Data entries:
▼
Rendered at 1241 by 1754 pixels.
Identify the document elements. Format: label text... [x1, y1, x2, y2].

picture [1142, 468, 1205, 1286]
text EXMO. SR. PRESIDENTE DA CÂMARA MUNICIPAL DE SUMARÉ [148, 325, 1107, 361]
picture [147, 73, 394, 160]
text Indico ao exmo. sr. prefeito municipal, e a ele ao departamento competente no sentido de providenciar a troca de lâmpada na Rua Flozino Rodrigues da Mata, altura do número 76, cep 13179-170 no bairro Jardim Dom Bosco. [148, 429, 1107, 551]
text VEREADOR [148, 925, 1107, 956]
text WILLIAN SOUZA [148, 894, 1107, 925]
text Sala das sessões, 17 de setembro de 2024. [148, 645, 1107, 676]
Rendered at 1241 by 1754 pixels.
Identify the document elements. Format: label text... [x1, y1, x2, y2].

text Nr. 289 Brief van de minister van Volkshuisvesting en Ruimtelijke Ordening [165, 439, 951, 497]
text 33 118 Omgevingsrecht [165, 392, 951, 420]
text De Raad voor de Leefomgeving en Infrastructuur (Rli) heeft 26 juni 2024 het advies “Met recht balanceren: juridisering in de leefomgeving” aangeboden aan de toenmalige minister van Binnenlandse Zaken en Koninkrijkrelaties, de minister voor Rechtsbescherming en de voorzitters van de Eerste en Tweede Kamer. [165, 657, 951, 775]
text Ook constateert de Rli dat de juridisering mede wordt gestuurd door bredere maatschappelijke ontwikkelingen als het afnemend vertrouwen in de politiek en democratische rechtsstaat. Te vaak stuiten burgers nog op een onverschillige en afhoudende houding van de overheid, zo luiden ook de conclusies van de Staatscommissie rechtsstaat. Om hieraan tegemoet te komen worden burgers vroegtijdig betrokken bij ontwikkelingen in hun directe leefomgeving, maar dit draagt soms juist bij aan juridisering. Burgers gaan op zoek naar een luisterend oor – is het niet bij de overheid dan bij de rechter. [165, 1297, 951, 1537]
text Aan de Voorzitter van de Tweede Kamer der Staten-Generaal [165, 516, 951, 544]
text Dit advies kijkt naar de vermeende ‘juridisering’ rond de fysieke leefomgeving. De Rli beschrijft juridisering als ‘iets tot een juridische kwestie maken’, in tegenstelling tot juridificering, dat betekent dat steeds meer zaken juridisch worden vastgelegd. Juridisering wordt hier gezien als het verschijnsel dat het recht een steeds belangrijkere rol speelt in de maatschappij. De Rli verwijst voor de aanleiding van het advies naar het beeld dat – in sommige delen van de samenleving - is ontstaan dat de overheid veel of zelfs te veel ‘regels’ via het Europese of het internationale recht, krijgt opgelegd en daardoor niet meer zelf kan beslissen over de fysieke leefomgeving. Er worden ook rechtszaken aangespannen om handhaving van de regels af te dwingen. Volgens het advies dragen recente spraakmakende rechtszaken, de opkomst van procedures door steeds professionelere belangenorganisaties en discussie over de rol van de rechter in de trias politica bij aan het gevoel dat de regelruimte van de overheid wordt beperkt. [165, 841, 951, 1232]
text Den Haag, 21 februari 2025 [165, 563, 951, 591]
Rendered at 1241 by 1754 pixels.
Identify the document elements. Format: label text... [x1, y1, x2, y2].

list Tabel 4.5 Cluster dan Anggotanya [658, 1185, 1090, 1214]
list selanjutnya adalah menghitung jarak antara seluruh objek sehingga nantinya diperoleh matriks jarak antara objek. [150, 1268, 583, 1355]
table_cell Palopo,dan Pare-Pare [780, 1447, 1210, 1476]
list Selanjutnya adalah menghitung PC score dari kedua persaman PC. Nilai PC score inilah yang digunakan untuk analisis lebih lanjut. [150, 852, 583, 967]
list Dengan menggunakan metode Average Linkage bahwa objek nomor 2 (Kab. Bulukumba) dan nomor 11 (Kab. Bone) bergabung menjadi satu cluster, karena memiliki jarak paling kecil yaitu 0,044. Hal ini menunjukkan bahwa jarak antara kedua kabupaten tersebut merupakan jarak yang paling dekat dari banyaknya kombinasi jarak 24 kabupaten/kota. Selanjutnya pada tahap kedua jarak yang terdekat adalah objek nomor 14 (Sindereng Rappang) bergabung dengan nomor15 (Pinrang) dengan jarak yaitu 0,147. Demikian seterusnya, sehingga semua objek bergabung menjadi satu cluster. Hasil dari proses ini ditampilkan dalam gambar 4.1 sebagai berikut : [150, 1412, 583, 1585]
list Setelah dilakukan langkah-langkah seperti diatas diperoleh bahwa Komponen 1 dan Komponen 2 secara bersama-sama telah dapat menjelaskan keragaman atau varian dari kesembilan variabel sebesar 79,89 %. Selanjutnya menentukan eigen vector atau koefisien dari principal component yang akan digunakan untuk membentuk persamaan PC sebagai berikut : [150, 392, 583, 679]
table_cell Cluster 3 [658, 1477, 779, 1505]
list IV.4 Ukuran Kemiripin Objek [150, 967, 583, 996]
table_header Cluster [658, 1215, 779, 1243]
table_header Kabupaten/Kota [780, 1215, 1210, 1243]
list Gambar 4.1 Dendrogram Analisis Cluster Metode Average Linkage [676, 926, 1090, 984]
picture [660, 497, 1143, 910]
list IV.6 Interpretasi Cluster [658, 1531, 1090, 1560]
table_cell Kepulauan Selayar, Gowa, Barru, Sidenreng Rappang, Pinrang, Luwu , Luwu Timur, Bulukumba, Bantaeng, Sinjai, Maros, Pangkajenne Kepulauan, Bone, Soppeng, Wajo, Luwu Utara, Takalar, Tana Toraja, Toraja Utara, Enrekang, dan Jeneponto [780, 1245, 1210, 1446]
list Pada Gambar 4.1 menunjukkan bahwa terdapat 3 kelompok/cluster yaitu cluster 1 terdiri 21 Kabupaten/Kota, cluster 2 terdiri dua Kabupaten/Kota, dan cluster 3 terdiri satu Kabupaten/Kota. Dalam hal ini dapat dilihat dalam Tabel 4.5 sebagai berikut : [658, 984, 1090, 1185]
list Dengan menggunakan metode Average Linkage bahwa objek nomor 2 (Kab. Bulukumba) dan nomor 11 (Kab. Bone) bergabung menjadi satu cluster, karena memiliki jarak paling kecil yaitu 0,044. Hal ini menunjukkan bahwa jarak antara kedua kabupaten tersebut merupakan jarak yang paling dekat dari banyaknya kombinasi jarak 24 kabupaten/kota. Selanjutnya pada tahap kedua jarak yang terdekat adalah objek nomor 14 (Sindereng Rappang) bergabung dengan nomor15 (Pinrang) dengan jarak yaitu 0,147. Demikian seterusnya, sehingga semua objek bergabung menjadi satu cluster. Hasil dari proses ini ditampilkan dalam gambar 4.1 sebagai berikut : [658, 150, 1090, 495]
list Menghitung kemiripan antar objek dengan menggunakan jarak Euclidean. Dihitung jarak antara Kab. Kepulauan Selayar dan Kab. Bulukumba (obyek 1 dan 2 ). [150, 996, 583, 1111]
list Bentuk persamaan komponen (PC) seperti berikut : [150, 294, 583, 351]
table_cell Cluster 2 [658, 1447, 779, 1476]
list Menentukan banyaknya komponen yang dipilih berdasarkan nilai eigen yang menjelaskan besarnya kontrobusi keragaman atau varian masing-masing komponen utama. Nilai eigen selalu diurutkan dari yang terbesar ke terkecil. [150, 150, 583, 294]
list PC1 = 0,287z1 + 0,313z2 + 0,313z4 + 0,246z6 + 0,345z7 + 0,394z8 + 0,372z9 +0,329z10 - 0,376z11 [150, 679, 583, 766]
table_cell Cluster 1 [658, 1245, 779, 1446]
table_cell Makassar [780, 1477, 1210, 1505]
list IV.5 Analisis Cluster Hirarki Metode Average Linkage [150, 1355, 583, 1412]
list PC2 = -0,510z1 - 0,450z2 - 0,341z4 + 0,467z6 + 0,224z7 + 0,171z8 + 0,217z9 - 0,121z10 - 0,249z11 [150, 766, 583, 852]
▲
PROBLEM: If a line in the data holds the word "Kamer", count it, then state the total alone.

COMPLETED TASK: 2